# '88 Nissan Maxima Idle Problem



## Chile-Z (Aug 23, 2009)

So I'm just looking for some advice on what the problem most likely is.

I just purchased the Maxima from a towyard, and everything ran just fine. Perfect, in fact. Drove for a little bit, and decided to replace the plugs because it felt like it was misfiring. Did so, seemed to have fixed the problem.

And I'm not sure if it was coincidental or not, but i had to put it into reverse at about 1700rpm in a stopped position and it jerked back and died. So I tried to start it again, and it would turn over and run for a couple of seconds then die.

It was low on gas so I thought it might have been that. Got it down to the station and put some in, then continued driving while holding the rpm above 1k even while stopped to keep the engine running. After a few miles of high rpm it seemed to have cleared up a bit. The same day I picked up some fuel injector cleaner and put it in the tank. Another few miles and it seemed like it had helped, but not solved the problem.

To wrap it up, now it still has idling problems. When I start it cold, it won't idle at all. Once it warms up, it will idle for about 30 - 45 seconds before dying unless you hold the gas in slightly.

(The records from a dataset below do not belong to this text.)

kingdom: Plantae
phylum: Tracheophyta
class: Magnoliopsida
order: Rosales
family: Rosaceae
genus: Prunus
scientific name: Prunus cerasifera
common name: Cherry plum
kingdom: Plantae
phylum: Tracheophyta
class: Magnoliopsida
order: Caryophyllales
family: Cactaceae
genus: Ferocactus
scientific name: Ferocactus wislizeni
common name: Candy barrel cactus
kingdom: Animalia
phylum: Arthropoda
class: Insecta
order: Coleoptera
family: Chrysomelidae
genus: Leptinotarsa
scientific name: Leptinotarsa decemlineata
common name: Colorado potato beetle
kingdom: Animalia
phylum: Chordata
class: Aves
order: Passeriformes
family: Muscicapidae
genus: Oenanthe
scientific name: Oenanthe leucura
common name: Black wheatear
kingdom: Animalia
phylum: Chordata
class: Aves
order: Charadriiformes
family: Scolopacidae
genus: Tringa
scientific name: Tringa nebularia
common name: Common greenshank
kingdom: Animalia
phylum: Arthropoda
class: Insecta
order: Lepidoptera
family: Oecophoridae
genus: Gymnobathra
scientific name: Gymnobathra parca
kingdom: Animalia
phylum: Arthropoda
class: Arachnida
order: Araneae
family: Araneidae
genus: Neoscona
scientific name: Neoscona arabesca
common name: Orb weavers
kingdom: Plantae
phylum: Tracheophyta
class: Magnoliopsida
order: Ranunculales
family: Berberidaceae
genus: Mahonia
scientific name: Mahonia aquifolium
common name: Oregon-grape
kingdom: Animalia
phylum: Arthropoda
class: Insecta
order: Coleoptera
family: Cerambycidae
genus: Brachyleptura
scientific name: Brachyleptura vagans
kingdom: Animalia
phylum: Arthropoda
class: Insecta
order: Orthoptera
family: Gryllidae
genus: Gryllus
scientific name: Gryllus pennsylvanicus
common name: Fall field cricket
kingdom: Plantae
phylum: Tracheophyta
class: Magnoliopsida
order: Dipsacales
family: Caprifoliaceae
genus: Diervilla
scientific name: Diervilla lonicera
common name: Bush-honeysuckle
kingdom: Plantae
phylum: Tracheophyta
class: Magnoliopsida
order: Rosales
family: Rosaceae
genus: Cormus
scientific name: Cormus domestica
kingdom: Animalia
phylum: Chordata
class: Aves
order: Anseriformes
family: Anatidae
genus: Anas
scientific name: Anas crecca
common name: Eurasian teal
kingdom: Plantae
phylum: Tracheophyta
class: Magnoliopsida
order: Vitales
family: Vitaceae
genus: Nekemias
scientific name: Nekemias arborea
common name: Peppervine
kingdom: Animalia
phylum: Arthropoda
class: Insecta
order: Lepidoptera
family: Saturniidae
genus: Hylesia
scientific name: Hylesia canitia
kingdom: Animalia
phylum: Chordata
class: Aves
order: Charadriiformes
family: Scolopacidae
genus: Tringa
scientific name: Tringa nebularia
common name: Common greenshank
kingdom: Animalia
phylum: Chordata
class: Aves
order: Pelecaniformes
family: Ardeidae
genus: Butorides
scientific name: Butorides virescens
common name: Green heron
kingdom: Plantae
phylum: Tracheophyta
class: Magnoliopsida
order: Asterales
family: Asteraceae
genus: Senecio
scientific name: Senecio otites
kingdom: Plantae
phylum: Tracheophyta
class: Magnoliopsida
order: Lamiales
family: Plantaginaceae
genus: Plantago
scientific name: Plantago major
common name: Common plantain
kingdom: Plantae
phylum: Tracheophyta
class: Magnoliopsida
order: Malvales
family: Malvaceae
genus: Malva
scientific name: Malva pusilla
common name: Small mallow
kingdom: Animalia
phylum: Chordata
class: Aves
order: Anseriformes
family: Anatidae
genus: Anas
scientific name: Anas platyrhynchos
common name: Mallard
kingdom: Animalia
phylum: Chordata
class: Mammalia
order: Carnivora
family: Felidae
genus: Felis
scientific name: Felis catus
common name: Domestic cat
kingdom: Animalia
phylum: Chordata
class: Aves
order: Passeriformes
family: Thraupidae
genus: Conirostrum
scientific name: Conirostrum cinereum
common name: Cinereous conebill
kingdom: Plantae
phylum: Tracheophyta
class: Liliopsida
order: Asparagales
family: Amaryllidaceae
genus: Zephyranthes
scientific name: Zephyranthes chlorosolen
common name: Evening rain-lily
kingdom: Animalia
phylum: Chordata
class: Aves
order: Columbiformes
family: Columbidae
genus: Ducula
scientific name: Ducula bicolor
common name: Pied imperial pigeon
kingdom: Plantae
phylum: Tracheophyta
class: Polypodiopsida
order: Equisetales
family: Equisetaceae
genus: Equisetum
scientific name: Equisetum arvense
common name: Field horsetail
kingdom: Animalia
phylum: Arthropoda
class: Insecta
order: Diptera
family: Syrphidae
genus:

My thought it was varnish in the tank and the lines, but now I'm not sure.

Any ideas?

P.S. It's at the factory-set idle (900rpm Parked/Neutral & 600rpm In-Gear)


----------



## JNCoRacer (Apr 18, 2003)

It sounds like it may be fuel related, almost as if its not getting enough pressure. You might want to try changing the fuel filter. Its cheap so you might as well start with the cheapest parts first.


----------